Derrière elle, elle entendit le pas traînant de son poursuivant et elle se jeta en avant à l’aveuglette. Elle aurait voulu courir, mais elle en était incapable, elle marchait en titubant sur ses jambes qui tremblaient, gênée par ses hauts talons et par son lourd manteau qui pesait comme du plomb sur ses minces épaules. Le sang battait avec une telle violence dans sa tête qu’elle en était étourdie et presque prise de nausées. Elle dut même s’arrêter un moment, ses jambes chancelantes lui refusant tout service.
C’est alors qu’elle entendit de nouveau résonner à ses oreilles le pas de l’homme, et, se détournant à demi, elle vit qu’il avait gagné du terrain, il marchait en rasant les murs, il allait la rattraper. Elle imagina en une seconde la scène qui allait suivre si elle ne s’échappait pas et prise d’une folle terreur, elle se mit à secouer avec une fureur désespérée la grille d’un pavillon contre le mur duquel elle était appuyée. Elle eut pendant un instant l’espoir d’une lumière qui s’allumerait, d’une voix qui viendrait la sortir de cette angoisse aiguë dans laquelle sa raison s’engloutissait, mais rien ne se manifesta.

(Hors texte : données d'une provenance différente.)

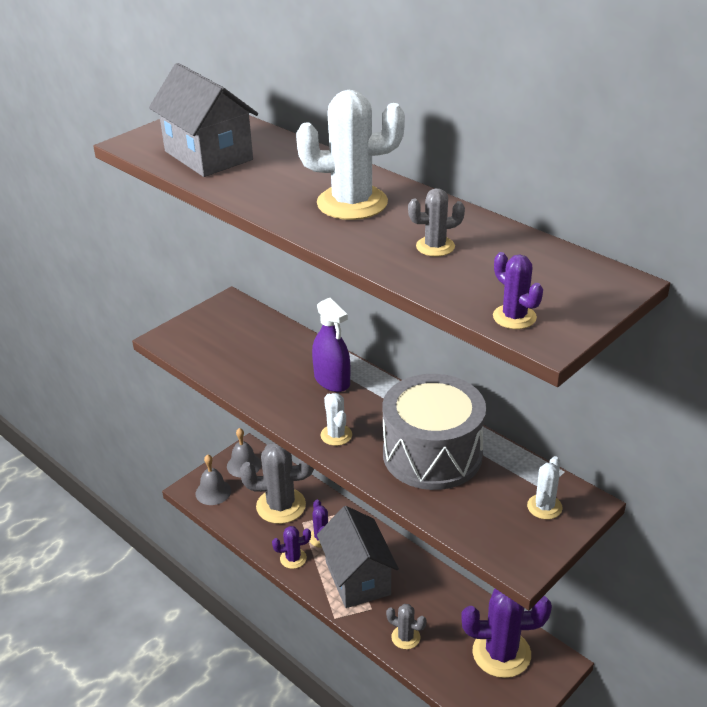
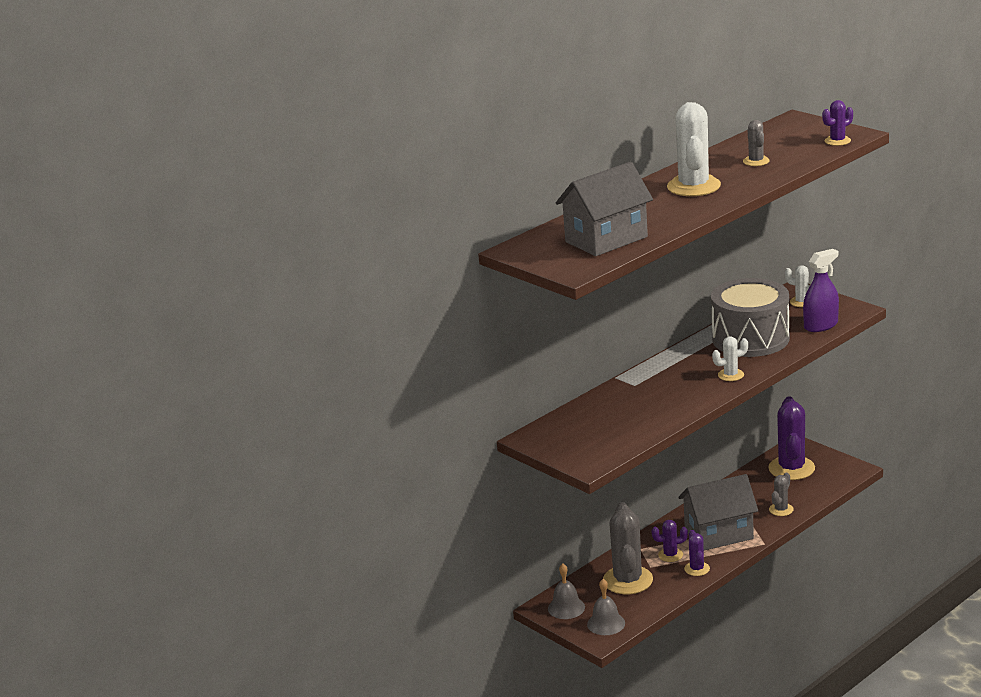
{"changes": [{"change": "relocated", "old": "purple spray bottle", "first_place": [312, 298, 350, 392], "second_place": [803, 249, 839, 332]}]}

Elle entendit seulement un chien hurler au loin et tout près maintenant, le pas de l’homme. Elle essaya à nouveau de courir, mais ses dernières forces l’abandonnaient et elle comprit qu’elle allait tomber. Elle s’appuya à nouveau à la grille, sa main tremblante s’accrocha à quelque chose, la grille s’ouvrit en grinçant devant elle. Elle ne sut pas comment elle avait grimpé le perron de cette maison, mais elle se retrouva debout, frappant ave les poings sur le battant fermé de bois dur.
Atroce, ce fut atroce ! Le bois résonna avec bruit dans le silence d’une maison vide et Marinette comprit qu’elle était perdue. Elle était seule, seule ! Et cet homme allait la tuer. Cette certitude et l’impossibilité absolue où elle était de changer le cours des choses lui rendirent soudainement son calme.
Elle se tassa dans le coin de la porte, blême, figée, insensible et l’homme poussa à son tour la grille et entra dans le petit jardin. Elle le fixait avec des yeux exorbités, son cœur ne battait plus. L’homme tendait les mains vers elle et lentement, presque avec précaution se mit à gravir les marches. Il était sur sa proie ! Marinette ferma les yeux, attendant le contact brutal des mains sur son cou. Ce ne fut que lorsque l’homme l’eût frôlée en tâtonnant le long de la porte et qu’il se fût rejeté en arrière en poussant une exclamation de surprise, qu’elle reprit contact avec les choses extérieures. Et le premier bruit, la première chose qui frappa son esprit, ce fut la vision d’une canne blanche d’aveugle qui dégringolait l’escalier par saccades pour s’immobiliser en bas, brillante inoffensive, seul point clair dans la nuit…
La jeune femme réalisa d’un seul coup toute l’étendue de sa méprise et le côté grotesque de l’aventure et sans s’occuper du pauvre homme aveugle qui questionnait, affolé et peureux, elle s’enfuit dans la nuit, secouée d’un fou rire délirant et nerveux qui touchait aux sanglots.